Twitterology: Using Twitter to Crowdsource Real-Time Linguistic Study

October 31st, 2011

Twitter is a gold mine to linguists and those who study pop-culture to see how people describe things in real time.

Twitter is many things to many people, but lately it has been a gold mine for scholars in fields like linguistics, sociology and psychology who are looking for real-time language data to analyze.

Twitter’s appeal to researchers is its immediacy — and its immensity. Instead of relying on questionnaires and other laborious and time-consuming methods of data collection, social scientists can simply take advantage of Twitter’s stream to eavesdrop on a virtually limitless array of language in action.

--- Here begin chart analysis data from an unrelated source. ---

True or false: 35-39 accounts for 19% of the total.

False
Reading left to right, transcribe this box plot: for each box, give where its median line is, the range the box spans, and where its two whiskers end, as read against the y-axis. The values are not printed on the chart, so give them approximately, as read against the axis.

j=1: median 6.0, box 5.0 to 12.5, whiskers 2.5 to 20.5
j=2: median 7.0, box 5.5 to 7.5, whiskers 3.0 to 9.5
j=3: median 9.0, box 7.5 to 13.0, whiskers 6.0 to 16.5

At the University of Texas, for example, a group of linguists and social psychologists has been monitoring Twitter to track on-the-ground sentiment over the course of the Arab Spring, particularly in Egypt and Libya. After the death of Colonel Qaddafi, the linguist David Beaver and his assistants quickly summoned thousands of Arabic-language tweets before and after the event. They zeroed in on messages known to be from Libya by using Twitter’s system of geocoding. (Posts from cellphones, for instance, very often encode the user’s geographic coordinates.) The tweets were then automatically translated from Arabic to English and fed into a text-analysis computer program.

Twitterology, I love it!

In this burgeoning field of Twitterology, moods are also being gauged on a more global level. Two sociologists at Cornell University, Scott A. Golder and Michael W. Macy, recently published a study in the journal Science that looked at how emotions may relate to the rhythms of daily life, across many English-speaking countries. They observed a gradual falloff in positive terms from the beginning of the workday, bottoming out in the late afternoon.

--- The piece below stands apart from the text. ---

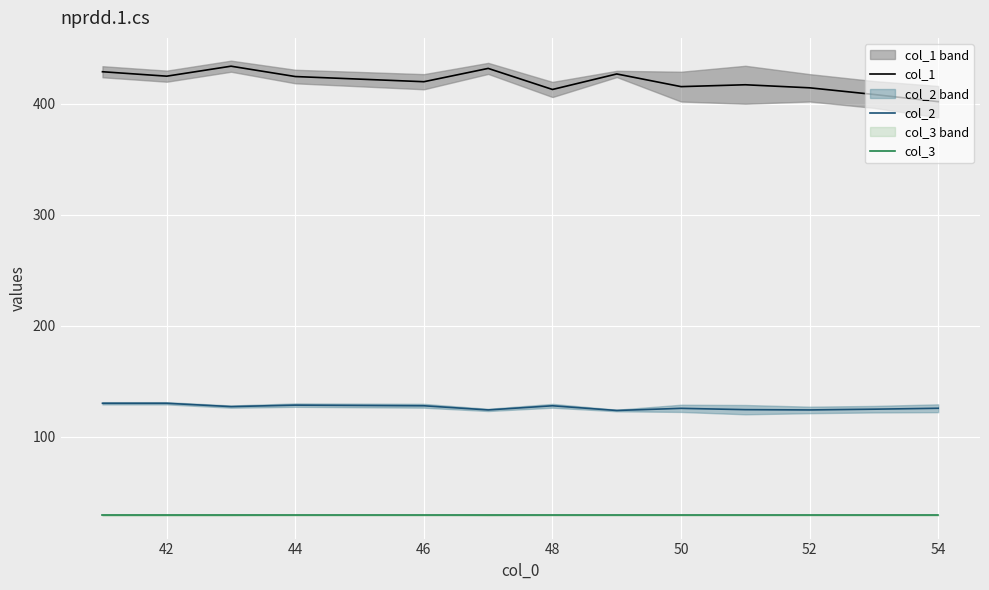

Reading left to right, what are all the values shown in this chart?

col_1: 429.0	425.0	434.0	424.7	420.0	432.0	413.0	427.0	415.6	417.2	414.5	408.5	402.0
col_2: 130.0	130.0	127.0	128.3	127.8	124.0	127.8	123.5	125.4	124.2	124.0	124.7	125.5
col_3: 29.0	29.0	29.0	29.0	29.0	29.0	29.0	29.0	29.0	29.0	29.0	29.0	29.0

One criticism of “sentiment analysis,” as such research is known, is that it takes a naïve view of emotional states, assuming that personal moods can simply be divined from word selection. This might seem particularly perilous on a medium like Twitter, where sarcasm and other playful uses of language often subvert the surface meaning.

James W. Pennebaker, a social psychologist at the University of Texas who pioneered the text-analysis program often used in this kind of research, warns that positive and negative emotion words are the “low-hanging fruit” in such studies, and that deeper linguistic analysis should be explored to provide a “richer, more nuanced view” of how people present themselves to the world.